Where are we, then, in the continuing G20 and T20 efforts? Many hundreds of us have just recently attended in Buenos Aires for the final Argentinian T20.  The Argentinians put on a fabulous meeting.  Co-ordinated by co-hosts CARI (The Argentine Council for International Relations) and CIPPEC (Center for the Implementation of Public Policies Promoting Equity and Growth) these think tanks handed off a wide-ranging Communiqué to the Argentinian government – indeed a public presentation to President Macri.  This Communiqué was a product of 10 Task Forces that generated 80 Policy Briefs with as the Communiqué states “with evidence-based policy recommendations to address global challenges such as climate change, food security, multilateral and global inequality, among others.” The hope for the T20, expressed in the Communiqué is that “The Think 20 (T20) works to help the G20 find solutions to global challenges by putting forward concrete proposals that eschew sector-specific interests and are rooted in evidence-based research.”

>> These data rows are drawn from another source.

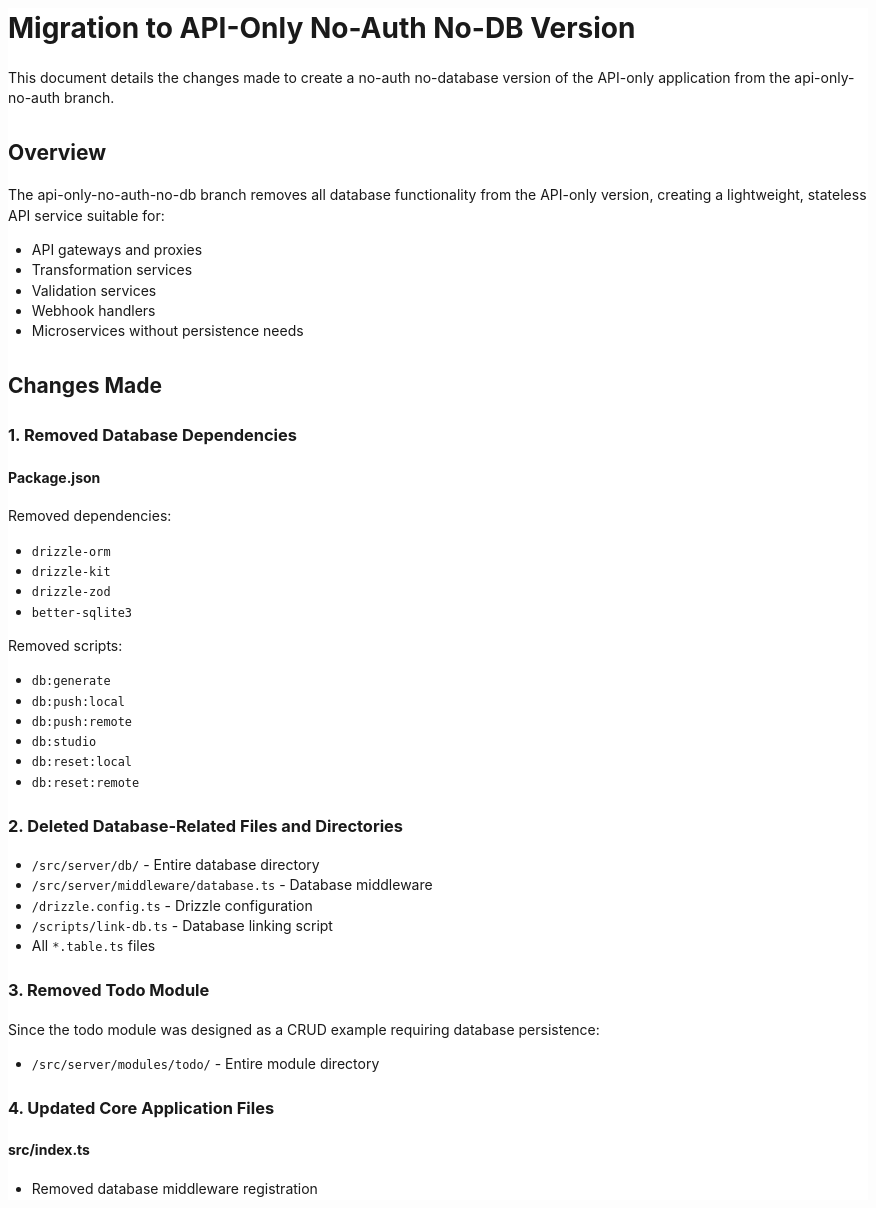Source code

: # Migration to API-Only No-Auth No-DB Version

This document details the changes made to create a no-auth no-database version of the API-only application from the api-only-no-auth branch.

## Overview

The api-only-no-auth-no-db branch removes all database functionality from the API-only version, creating a lightweight, stateless API service suitable for:
- API gateways and proxies
- Transformation services
- Validation services
- Webhook handlers
- Microservices without persistence needs

## Changes Made

### 1. Removed Database Dependencies

#### Package.json
Removed dependencies:
- `drizzle-orm`
- `drizzle-kit`
- `drizzle-zod`
- `better-sqlite3`

Removed scripts:
- `db:generate`
- `db:push:local`
- `db:push:remote`
- `db:studio`
- `db:reset:local`
- `db:reset:remote`

### 2. Deleted Database-Related Files and Directories

- `/src/server/db/` - Entire database directory
- `/src/server/middleware/database.ts` - Database middleware
- `/drizzle.config.ts` - Drizzle configuration
- `/scripts/link-db.ts` - Database linking script
- All `*.table.ts` files

### 3. Removed Todo Module

Since the todo module was designed as a CRUD example requiring database persistence:
- `/src/server/modules/todo/` - Entire module directory

### 4. Updated Core Application Files

#### src/index.ts
- Removed database middleware registration
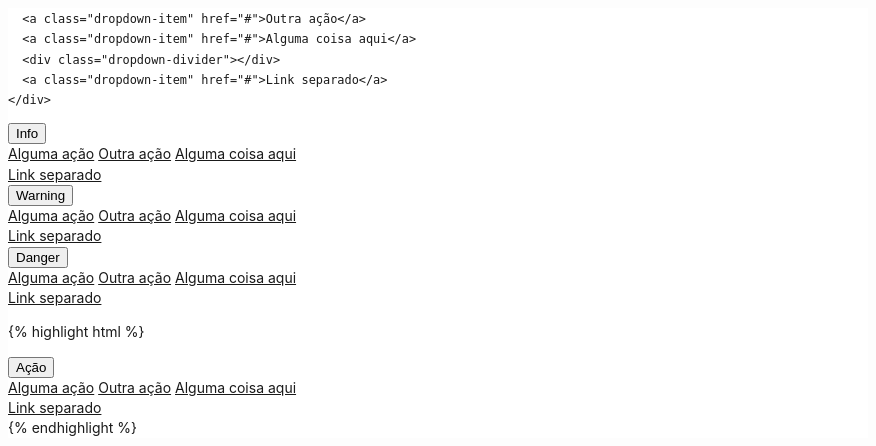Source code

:       <a class="dropdown-item" href="#">Outra ação</a>
      <a class="dropdown-item" href="#">Alguma coisa aqui</a>
      <div class="dropdown-divider"></div>
      <a class="dropdown-item" href="#">Link separado</a>
    </div>
  </div>
  <div class="btn-group">
    <button type="button" class="btn btn-info dropdown-toggle" data-toggle="dropdown" aria-haspopup="true" aria-expanded="false">Info</button>
    <div class="dropdown-menu">
      <a class="dropdown-item" href="#">Alguma ação</a>
      <a class="dropdown-item" href="#">Outra ação</a>
      <a class="dropdown-item" href="#">Alguma coisa aqui</a>
      <div class="dropdown-divider"></div>
      <a class="dropdown-item" href="#">Link separado</a>
    </div>
  </div>
  <div class="btn-group">
    <button type="button" class="btn btn-warning dropdown-toggle" data-toggle="dropdown" aria-haspopup="true" aria-expanded="false">Warning</button>
    <div class="dropdown-menu">
      <a class="dropdown-item" href="#">Alguma ação</a>
      <a class="dropdown-item" href="#">Outra ação</a>
      <a class="dropdown-item" href="#">Alguma coisa aqui</a>
      <div class="dropdown-divider"></div>
      <a class="dropdown-item" href="#">Link separado</a>
    </div>
  </div>
  <div class="btn-group">
    <button type="button" class="btn btn-danger dropdown-toggle" data-toggle="dropdown" aria-haspopup="true" aria-expanded="false">Danger</button>
    <div class="dropdown-menu">
      <a class="dropdown-item" href="#">Alguma ação</a>
      <a class="dropdown-item" href="#">Outra ação</a>
      <a class="dropdown-item" href="#">Alguma coisa aqui</a>
      <div class="dropdown-divider"></div>
      <a class="dropdown-item" href="#">Link separado</a>
    </div>
  </div>
</div>

{% highlight html %}

<div class="btn-group">
  <button type="button" class="btn btn-danger dropdown-toggle" data-toggle="dropdown" aria-haspopup="true" aria-expanded="false">
    Ação
  </button>
  <div class="dropdown-menu">
    <a class="dropdown-item" href="#">Alguma ação</a>
    <a class="dropdown-item" href="#">Outra ação</a>
    <a class="dropdown-item" href="#">Alguma coisa aqui</a>
    <div class="dropdown-divider"></div>
    <a class="dropdown-item" href="#">Link separado</a>
  </div>
</div>
{% endhighlight %}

And I believe the T20 does seek to to find solutions to global challenges.  For sure it needs to continue to work to provide solutions that can attract leaders and their officials to advance international collaboration in critical global issues: trade promotion without protectionism, climate change, financial resilience and reform, and the future of work, as only a few  subjects requiring global leadership attention.

But there are necessary conditions for advancing these efforts. On the policy side there has to be greater recognition in the work we do and acknowledge that our policy efforts can be advanced – but there is no collective G20. The United States is not willing – at least for now – to move forward on climate change, or on multilateral trade promotion, or on a wide-ranging reform of the the major institutions including the WTO. There can be progress. It will be done, however, without U.S. participation.  Large change is not likely; but pointed tailored reform proposals may advance the policy yardsticks.  But the think tanks have to take this international policy configuration into account. Otherwise, the proposals are disconnected from the reality of current G20 leadership.

And we have to be realistic over the current Argentinian G20 leadership.  This is a government that is struggling to contain an economic crisis. Officials are evidently distracted. President Macri was good enough to attend the T20, but it was perfunctory.  His speech was, I suspect, less that ten minutes and it was general and offered little to the global participants that attended. The confident return of Argentina to the global economy is for now is muted. All of us who work in the context of the G20 and its many engagement efforts need be willing to ‘bide our time’.  As I said in an earlier post here at Rising BRICSAM- we need to play ‘small ball’ for now. We need to wait our ‘global governance moment’.

I suspect it is not now, but we need to prepare.  I believe it will come.